## RECORDS SHOWN

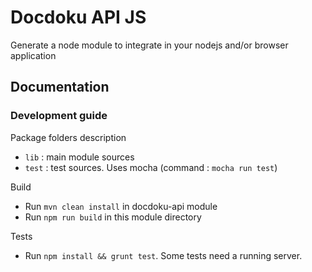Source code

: # Docdoku API JS

Generate a node module to integrate in your nodejs and/or browser application

## Documentation

### Development guide

Package folders description

* `lib` : main module sources
* `test` : test sources. Uses mocha (command : `mocha run test`)

Build 
    
* Run `mvn clean install` in docdoku-api module
* Run `npm run build` in this module directory

Tests

* Run `npm install && grunt test`. Some tests need a running server.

## GOAL OF THE EXERCISE
Can you reproduce the listing above line for line, leaving the pictures out?

## OUTPUT FOR THIS TASK
Source code

: # Docdoku API JS

Generate a node module to integrate in your nodejs and/or browser application

## Documentation

### Development guide

Package folders description

* `lib` : main module sources
* `test` : test sources. Uses mocha (command : `mocha run test`)

Build 
    
* Run `mvn clean install` in docdoku-api module
* Run `npm run build` in this module directory

Tests

* Run `npm install && grunt test`. Some tests need a running server.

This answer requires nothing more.